Entries taken from a collection
"""

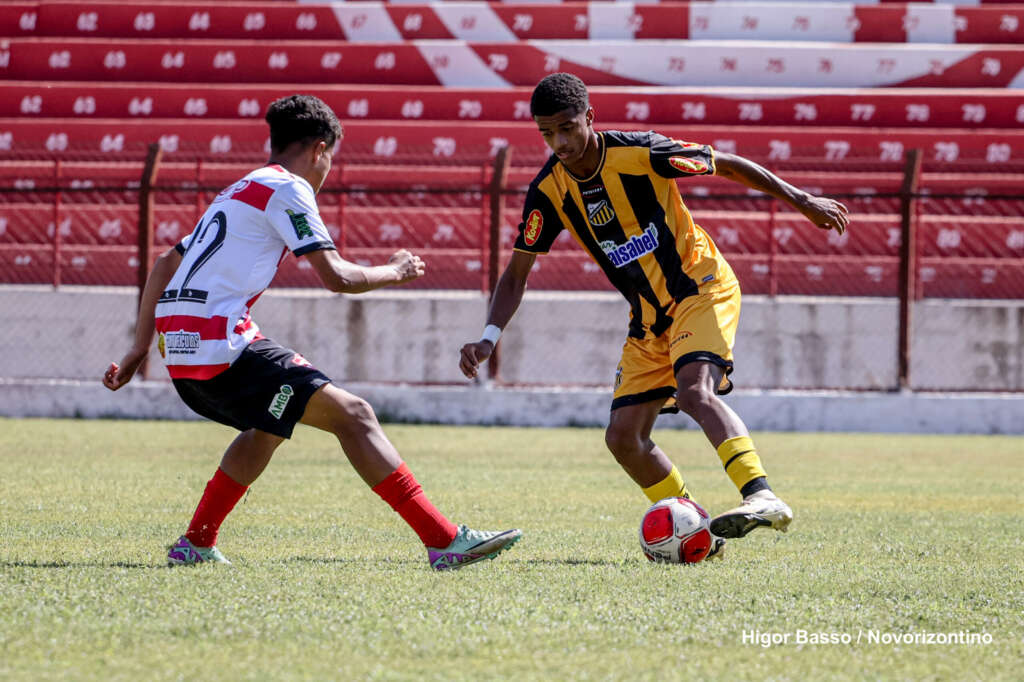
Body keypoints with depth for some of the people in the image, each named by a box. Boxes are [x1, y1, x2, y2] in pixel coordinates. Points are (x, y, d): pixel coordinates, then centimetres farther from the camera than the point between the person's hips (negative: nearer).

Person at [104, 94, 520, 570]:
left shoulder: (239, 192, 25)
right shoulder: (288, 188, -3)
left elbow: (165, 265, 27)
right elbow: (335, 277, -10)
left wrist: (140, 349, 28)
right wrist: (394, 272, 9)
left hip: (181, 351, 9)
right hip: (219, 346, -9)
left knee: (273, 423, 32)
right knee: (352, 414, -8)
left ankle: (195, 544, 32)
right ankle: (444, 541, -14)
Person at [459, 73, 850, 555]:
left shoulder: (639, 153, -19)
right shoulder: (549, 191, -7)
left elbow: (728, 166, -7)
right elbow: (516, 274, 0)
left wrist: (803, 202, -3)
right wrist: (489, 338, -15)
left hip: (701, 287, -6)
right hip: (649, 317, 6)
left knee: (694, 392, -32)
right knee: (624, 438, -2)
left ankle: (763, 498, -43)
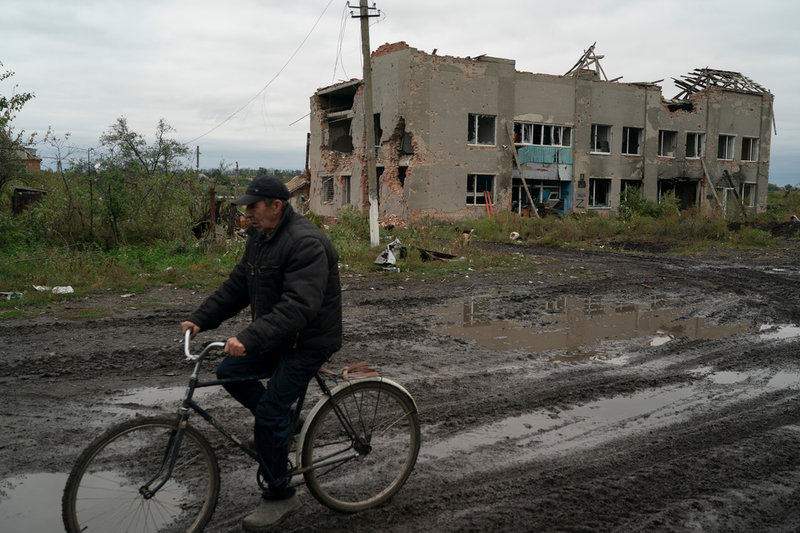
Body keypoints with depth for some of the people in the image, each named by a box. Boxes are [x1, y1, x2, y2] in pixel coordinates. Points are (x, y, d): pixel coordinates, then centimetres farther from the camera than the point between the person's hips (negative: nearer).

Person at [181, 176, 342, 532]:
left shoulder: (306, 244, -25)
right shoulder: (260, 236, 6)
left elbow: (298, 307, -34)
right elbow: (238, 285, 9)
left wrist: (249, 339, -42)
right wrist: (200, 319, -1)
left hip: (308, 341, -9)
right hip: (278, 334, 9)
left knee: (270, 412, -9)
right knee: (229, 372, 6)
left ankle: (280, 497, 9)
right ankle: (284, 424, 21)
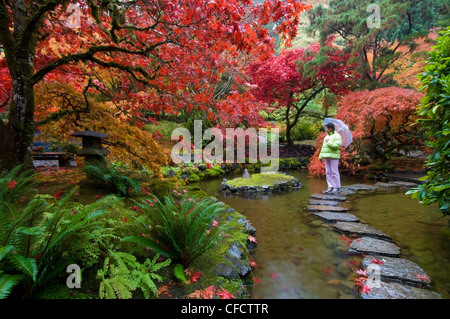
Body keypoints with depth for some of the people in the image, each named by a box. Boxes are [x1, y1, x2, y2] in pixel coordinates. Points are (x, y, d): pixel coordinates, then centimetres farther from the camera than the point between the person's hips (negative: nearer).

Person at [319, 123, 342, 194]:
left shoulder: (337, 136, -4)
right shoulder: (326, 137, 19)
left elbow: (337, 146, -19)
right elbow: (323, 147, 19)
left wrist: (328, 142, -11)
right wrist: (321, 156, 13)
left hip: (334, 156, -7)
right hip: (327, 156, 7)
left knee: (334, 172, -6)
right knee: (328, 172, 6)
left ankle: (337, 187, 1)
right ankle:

"""

WHAT IS REQUIRED
Repeat every record precisely. Any picture among them stays out of the copy.

RESPONSE
Body keypoints with depth for some of the people in the image, each named by a box. Boxes are [x1, y1, x2, y2] in pixel coordinates. Points are (x, y, d): pixel coordinates, then centimetres farther from the camera than the point between the person's hips (negative: nearer).

Person at [104, 94, 520, 570]:
left shoulder: (239, 192, 25)
right shoulder: (288, 188, -3)
left elbow: (165, 265, 27)
right elbow: (335, 277, -10)
left wrist: (140, 349, 28)
right wrist: (394, 272, 9)
left hip: (181, 351, 9)
right hip: (219, 346, -9)
left knee: (273, 423, 32)
right knee: (352, 414, -8)
left ankle: (195, 544, 32)
right ankle: (444, 541, -14)
Person at [459, 73, 850, 555]:
left shoulder: (639, 153, -19)
right shoulder: (549, 191, -7)
left elbow: (728, 166, -7)
right elbow: (516, 274, 0)
left wrist: (803, 202, -3)
right wrist: (489, 338, -15)
left hip: (701, 287, -6)
right hip: (649, 317, 6)
left knee: (694, 392, -32)
right knee: (624, 438, -2)
left ankle: (763, 498, -43)
Body keypoints with depth for some of the people in the image, each named by a box. Boxes are [x1, y1, x2, y2] in pixel coordinates. Points are (x, y, d): pixel coordinates, then centimetres farther from the camera than the point between the person's hips (negative: nearer).

Person at [181, 176, 342, 532]:
left shoulder: (306, 244, -25)
right shoulder: (260, 236, 6)
left elbow: (298, 307, -34)
right elbow: (238, 285, 9)
left wrist: (249, 339, -42)
right wrist: (200, 319, -1)
left hip: (308, 341, -9)
right hip: (278, 334, 9)
left knee: (270, 412, -9)
right knee: (229, 372, 6)
left ankle: (280, 497, 9)
right ankle: (284, 424, 21)
Body keypoints with depth for some of the people in the image, each named by a box. Boxes are [x1, y1, x2, y2] in pixel coordinates. Points are (x, y, d): pixel coordinates, then centimetres farther from the camera than the point between the person's hips (negative: nearer).

Person at [319, 123, 342, 194]:
left shoulder: (337, 136, -4)
right shoulder: (326, 137, 19)
left elbow: (337, 146, -19)
right elbow: (323, 147, 19)
left wrist: (328, 142, -11)
right wrist: (321, 156, 13)
left hip: (334, 156, -7)
right hip: (327, 156, 7)
left knee: (334, 172, -6)
right knee: (328, 172, 6)
left ankle: (337, 187, 1)
right ankle:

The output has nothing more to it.